-- Task statement --
Among the entries, find each line that includes the string "TRIANGLE" and list it.

-- Data to process --
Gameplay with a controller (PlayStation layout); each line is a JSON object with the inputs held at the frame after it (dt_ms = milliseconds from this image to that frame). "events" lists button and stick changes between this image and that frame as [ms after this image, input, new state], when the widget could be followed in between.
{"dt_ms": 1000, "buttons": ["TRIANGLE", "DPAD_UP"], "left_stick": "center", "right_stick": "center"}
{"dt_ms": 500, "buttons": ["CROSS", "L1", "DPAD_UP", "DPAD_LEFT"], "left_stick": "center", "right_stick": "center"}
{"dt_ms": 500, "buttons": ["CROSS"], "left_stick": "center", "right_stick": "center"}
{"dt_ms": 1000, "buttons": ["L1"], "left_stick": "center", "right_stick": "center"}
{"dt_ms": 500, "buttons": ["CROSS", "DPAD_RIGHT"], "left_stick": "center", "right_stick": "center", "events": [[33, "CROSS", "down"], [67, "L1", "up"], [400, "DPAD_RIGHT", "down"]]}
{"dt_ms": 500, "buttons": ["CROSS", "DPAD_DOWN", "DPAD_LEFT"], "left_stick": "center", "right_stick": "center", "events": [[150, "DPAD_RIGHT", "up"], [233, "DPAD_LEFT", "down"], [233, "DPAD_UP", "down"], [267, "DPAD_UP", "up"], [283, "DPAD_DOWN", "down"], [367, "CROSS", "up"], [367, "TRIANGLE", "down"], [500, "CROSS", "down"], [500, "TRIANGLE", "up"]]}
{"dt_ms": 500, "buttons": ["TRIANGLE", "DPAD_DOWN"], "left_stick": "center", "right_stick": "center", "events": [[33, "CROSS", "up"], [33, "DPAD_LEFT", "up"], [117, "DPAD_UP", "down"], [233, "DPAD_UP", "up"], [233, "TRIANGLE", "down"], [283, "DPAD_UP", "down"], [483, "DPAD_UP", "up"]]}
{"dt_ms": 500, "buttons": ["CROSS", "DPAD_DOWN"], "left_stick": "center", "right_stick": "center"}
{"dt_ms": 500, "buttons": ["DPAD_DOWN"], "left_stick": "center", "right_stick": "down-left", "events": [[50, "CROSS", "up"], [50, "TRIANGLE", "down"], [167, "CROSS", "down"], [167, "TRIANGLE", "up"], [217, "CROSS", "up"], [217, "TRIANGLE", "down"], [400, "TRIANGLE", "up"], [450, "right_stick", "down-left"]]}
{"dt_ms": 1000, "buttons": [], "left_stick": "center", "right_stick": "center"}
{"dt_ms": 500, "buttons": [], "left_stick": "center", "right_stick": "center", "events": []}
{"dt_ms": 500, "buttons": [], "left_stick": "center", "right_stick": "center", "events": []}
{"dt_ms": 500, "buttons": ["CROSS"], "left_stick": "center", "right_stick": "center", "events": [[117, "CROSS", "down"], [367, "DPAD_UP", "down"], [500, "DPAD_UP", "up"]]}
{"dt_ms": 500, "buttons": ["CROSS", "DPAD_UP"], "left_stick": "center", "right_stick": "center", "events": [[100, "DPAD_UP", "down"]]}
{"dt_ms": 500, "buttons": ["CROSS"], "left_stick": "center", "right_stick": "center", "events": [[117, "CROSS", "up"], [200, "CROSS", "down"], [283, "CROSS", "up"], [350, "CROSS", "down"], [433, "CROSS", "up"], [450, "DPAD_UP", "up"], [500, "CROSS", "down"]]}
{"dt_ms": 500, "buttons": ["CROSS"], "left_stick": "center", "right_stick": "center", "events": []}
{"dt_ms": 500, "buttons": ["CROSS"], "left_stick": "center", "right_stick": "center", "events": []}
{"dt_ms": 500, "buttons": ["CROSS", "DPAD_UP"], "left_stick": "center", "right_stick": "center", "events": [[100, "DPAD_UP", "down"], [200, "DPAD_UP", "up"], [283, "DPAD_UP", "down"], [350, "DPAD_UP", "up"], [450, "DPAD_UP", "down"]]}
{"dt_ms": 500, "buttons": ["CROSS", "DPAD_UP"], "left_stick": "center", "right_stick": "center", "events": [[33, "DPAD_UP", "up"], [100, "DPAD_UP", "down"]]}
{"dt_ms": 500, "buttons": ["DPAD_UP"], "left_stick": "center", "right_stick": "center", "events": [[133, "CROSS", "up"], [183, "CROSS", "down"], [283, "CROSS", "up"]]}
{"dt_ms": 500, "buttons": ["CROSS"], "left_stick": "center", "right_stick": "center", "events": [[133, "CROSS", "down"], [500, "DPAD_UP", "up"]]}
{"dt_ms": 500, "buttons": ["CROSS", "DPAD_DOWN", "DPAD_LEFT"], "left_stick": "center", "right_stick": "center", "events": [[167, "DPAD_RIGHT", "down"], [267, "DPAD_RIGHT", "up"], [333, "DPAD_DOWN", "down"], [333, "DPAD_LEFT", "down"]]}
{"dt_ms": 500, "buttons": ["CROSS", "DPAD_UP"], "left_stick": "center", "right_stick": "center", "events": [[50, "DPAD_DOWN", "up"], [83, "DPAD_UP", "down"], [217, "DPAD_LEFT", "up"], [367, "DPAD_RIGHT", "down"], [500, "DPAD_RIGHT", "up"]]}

-- Output --
{"dt_ms": 1000, "buttons": ["TRIANGLE", "DPAD_UP"], "left_stick": "center", "right_stick": "center"}
{"dt_ms": 500, "buttons": ["CROSS", "DPAD_DOWN", "DPAD_LEFT"], "left_stick": "center", "right_stick": "center", "events": [[150, "DPAD_RIGHT", "up"], [233, "DPAD_LEFT", "down"], [233, "DPAD_UP", "down"], [267, "DPAD_UP", "up"], [283, "DPAD_DOWN", "down"], [367, "CROSS", "up"], [367, "TRIANGLE", "down"], [500, "CROSS", "down"], [500, "TRIANGLE", "up"]]}
{"dt_ms": 500, "buttons": ["TRIANGLE", "DPAD_DOWN"], "left_stick": "center", "right_stick": "center", "events": [[33, "CROSS", "up"], [33, "DPAD_LEFT", "up"], [117, "DPAD_UP", "down"], [233, "DPAD_UP", "up"], [233, "TRIANGLE", "down"], [283, "DPAD_UP", "down"], [483, "DPAD_UP", "up"]]}
{"dt_ms": 500, "buttons": ["DPAD_DOWN"], "left_stick": "center", "right_stick": "down-left", "events": [[50, "CROSS", "up"], [50, "TRIANGLE", "down"], [167, "CROSS", "down"], [167, "TRIANGLE", "up"], [217, "CROSS", "up"], [217, "TRIANGLE", "down"], [400, "TRIANGLE", "up"], [450, "right_stick", "down-left"]]}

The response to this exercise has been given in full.